__BRIEF__
Restate each entry below word for word, without skipping any.

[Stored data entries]
########
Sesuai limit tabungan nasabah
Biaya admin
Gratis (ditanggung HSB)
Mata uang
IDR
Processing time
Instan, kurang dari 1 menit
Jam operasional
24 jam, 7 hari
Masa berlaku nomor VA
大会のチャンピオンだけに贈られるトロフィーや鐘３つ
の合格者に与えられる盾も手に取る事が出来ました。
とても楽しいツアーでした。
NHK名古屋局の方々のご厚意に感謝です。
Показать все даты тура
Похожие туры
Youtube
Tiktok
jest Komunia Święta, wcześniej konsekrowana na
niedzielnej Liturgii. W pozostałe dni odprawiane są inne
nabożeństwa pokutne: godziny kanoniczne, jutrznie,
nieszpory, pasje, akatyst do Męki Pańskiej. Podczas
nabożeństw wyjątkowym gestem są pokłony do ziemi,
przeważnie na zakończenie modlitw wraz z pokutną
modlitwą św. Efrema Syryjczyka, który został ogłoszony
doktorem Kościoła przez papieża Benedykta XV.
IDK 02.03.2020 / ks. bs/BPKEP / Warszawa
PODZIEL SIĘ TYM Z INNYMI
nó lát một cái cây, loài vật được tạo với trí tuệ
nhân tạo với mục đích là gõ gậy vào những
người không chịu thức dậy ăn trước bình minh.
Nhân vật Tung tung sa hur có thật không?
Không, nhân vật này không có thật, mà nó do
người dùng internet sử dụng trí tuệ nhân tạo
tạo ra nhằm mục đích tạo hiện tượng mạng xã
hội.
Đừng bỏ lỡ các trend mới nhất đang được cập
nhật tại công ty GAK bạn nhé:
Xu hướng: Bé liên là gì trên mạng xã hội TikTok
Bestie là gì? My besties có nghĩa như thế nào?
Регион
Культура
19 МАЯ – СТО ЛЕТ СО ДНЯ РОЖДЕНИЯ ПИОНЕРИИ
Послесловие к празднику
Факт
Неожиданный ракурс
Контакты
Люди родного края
########
__TASK RESPONSE__
Sesuai limit tabungan nasabah
Biaya admin
Gratis (ditanggung HSB)
Mata uang
IDR
Processing time
Instan, kurang dari 1 menit
Jam operasional
24 jam, 7 hari
Masa berlaku nomor VA
大会のチャンピオンだけに贈られるトロフィーや鐘３つ
の合格者に与えられる盾も手に取る事が出来ました。
とても楽しいツアーでした。
NHK名古屋局の方々のご厚意に感謝です。
Показать все даты тура
Похожие туры
Youtube
Tiktok
jest Komunia Święta, wcześniej konsekrowana na
niedzielnej Liturgii. W pozostałe dni odprawiane są inne
nabożeństwa pokutne: godziny kanoniczne, jutrznie,
nieszpory, pasje, akatyst do Męki Pańskiej. Podczas
nabożeństw wyjątkowym gestem są pokłony do ziemi,
przeważnie na zakończenie modlitw wraz z pokutną
modlitwą św. Efrema Syryjczyka, który został ogłoszony
doktorem Kościoła przez papieża Benedykta XV.
IDK 02.03.2020 / ks. bs/BPKEP / Warszawa
PODZIEL SIĘ TYM Z INNYMI
nó lát một cái cây, loài vật được tạo với trí tuệ
nhân tạo với mục đích là gõ gậy vào những
người không chịu thức dậy ăn trước bình minh.
Nhân vật Tung tung sa hur có thật không?
Không, nhân vật này không có thật, mà nó do
người dùng internet sử dụng trí tuệ nhân tạo
tạo ra nhằm mục đích tạo hiện tượng mạng xã
hội.
Đừng bỏ lỡ các trend mới nhất đang được cập
nhật tại công ty GAK bạn nhé:
Xu hướng: Bé liên là gì trên mạng xã hội TikTok
Bestie là gì? My besties có nghĩa như thế nào?
Регион
Культура
19 МАЯ – СТО ЛЕТ СО ДНЯ РОЖДЕНИЯ ПИОНЕРИИ
Послесловие к празднику
Факт
Неожиданный ракурс
Контакты
Люди родного края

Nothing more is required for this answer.